O Carmona está mobilizado. Admirei-me porque tinha estado com ele há pouco tempo. Já sabia e não me disse nada. Fiquei triste com a notícia. Era mais um amigo que partia para o Ultramar.
«Ainda ontem deu-me uns desenhos para ilustrarem contos do meu livro. O sacrista estava com cara de caso, mas não atingi. Ando obcecado com o raio do livro e o resto passa-me ao lado.»
«É verdade, o teu livro... Está adiantado o trabalho na tipografia?»
O meu livro?
Continuava a mentir na perfeição, usurpando o lugar do meu amigo António. Mas ser escritor era outra coisa. Gozava de um estatuto incontornável.
«Penso que vai sair dentro do prazo previsto. Um dos desenhos do Carmona que ilustram os contos mostra um homem nu, com uma lança, a virar costas a um polvo. Claro que é tudo simbólico. Acho que o desenho está muito bem concebido para o tema.»

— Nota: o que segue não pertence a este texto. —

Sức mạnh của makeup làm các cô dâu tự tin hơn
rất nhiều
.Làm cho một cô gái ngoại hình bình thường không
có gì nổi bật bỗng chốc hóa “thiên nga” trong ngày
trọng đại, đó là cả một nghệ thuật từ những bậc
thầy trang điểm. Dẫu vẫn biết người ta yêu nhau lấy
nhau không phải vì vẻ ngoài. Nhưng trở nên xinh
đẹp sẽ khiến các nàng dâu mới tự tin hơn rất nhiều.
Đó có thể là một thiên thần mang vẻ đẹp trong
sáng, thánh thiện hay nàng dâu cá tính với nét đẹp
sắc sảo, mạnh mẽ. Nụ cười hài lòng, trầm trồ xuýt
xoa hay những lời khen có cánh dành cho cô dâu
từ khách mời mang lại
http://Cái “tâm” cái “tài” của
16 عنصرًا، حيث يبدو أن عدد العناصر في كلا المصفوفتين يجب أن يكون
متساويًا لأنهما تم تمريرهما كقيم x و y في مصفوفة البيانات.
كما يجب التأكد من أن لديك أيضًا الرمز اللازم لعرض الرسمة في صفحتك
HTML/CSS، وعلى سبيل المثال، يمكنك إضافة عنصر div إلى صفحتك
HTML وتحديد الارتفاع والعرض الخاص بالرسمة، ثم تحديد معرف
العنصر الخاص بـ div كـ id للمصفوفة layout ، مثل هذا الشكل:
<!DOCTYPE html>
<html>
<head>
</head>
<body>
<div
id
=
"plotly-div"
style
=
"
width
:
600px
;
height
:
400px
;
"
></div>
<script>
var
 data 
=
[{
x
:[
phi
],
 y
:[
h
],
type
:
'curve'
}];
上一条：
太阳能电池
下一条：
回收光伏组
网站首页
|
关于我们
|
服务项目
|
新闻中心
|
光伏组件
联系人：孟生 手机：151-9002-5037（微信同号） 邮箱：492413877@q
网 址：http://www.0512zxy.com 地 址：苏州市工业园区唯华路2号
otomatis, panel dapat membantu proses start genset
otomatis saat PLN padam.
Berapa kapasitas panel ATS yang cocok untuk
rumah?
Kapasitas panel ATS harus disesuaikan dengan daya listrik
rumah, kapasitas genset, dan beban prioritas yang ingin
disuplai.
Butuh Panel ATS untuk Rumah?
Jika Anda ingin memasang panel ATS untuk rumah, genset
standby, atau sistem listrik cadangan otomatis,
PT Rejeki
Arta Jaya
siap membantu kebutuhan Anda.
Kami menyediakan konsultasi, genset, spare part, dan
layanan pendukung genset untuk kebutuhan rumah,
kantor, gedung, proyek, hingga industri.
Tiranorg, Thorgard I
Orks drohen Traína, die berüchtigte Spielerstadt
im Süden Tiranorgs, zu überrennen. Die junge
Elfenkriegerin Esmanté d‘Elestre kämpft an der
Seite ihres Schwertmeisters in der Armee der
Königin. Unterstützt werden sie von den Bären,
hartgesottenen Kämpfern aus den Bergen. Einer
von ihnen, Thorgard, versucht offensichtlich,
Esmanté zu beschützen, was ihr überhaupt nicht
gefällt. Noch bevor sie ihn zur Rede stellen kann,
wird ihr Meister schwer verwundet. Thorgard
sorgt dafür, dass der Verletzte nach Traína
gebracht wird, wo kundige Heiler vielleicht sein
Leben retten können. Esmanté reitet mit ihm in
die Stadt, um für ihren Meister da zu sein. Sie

«E sobre a capa?, o que é que resolveste?»
«Ficou o projeto do meu primo Justino. É o melhor. No meu ponto de vista, claro. A capa vai ficar com um aspeto cinematográfico. Os rostos dum homem e duma mulher que deixam transparecer um certo dramatismo. Mário e Patrícia? Mário e Manuela? Ainda não sei. Só dois rostos que traduzem o desencontro na Terra de um homem e uma mulher ou de um homem e duas mulheres.»
«Logo duas! Onde ficamos?»
«Isso gostava de saber...»
«És um gajo muito complicado!»
«A quem o dizes...»
Qual é o teu real e qual é o teu fictício?